**Task inputs**

#####

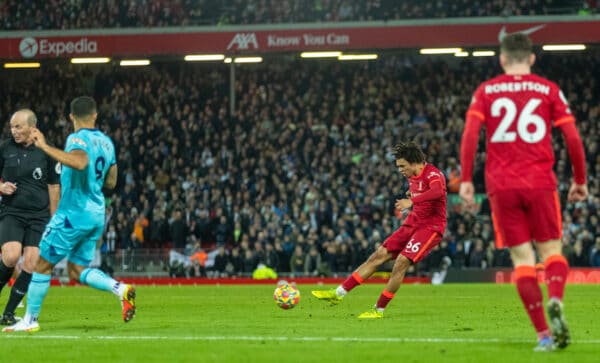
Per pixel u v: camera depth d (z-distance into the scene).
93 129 18.33
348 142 66.25
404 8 66.69
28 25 69.25
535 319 13.73
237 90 74.06
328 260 54.41
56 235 17.98
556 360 12.69
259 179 63.69
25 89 75.88
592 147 62.47
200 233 58.88
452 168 60.72
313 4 68.62
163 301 32.28
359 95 72.81
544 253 13.94
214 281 55.16
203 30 66.06
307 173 63.75
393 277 22.55
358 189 60.06
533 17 63.31
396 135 66.88
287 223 57.28
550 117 14.09
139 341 15.89
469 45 64.06
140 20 68.19
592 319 22.50
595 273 51.59
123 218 59.47
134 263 56.03
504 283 51.97
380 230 54.50
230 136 68.06
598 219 55.00
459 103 70.06
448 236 54.22
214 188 62.53
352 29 65.00
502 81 14.07
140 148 67.19
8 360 13.27
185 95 73.88
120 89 73.75
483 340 15.97
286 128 68.69
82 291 42.72
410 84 72.88
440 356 13.39
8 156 21.34
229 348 14.59
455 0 66.69
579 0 65.94
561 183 59.84
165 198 63.88
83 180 18.00
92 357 13.57
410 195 22.98
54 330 18.55
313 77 74.25
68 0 69.44
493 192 13.93
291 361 12.88
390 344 15.22
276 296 25.16
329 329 18.78
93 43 66.62
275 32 65.50
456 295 36.34
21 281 20.47
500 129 13.94
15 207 21.27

#####

**What to do**
Return the opening line of the data above and every line after it up to and including the line that holds "54 330 18.55"; pictures stay out.

**Solution**
Per pixel u v: camera depth d (z-distance into the scene).
93 129 18.33
348 142 66.25
404 8 66.69
28 25 69.25
535 319 13.73
237 90 74.06
328 260 54.41
56 235 17.98
556 360 12.69
259 179 63.69
25 89 75.88
592 147 62.47
200 233 58.88
452 168 60.72
313 4 68.62
163 301 32.28
359 95 72.81
544 253 13.94
214 281 55.16
203 30 66.06
307 173 63.75
393 277 22.55
358 189 60.06
533 17 63.31
396 135 66.88
287 223 57.28
550 117 14.09
139 341 15.89
469 45 64.06
140 20 68.19
592 319 22.50
595 273 51.59
123 218 59.47
134 263 56.03
504 283 51.97
380 230 54.50
230 136 68.06
598 219 55.00
459 103 70.06
448 236 54.22
214 188 62.53
352 29 65.00
502 81 14.07
140 148 67.19
8 360 13.27
185 95 73.88
120 89 73.75
483 340 15.97
286 128 68.69
82 291 42.72
410 84 72.88
440 356 13.39
8 156 21.34
229 348 14.59
455 0 66.69
579 0 65.94
561 183 59.84
165 198 63.88
83 180 18.00
92 357 13.57
410 195 22.98
54 330 18.55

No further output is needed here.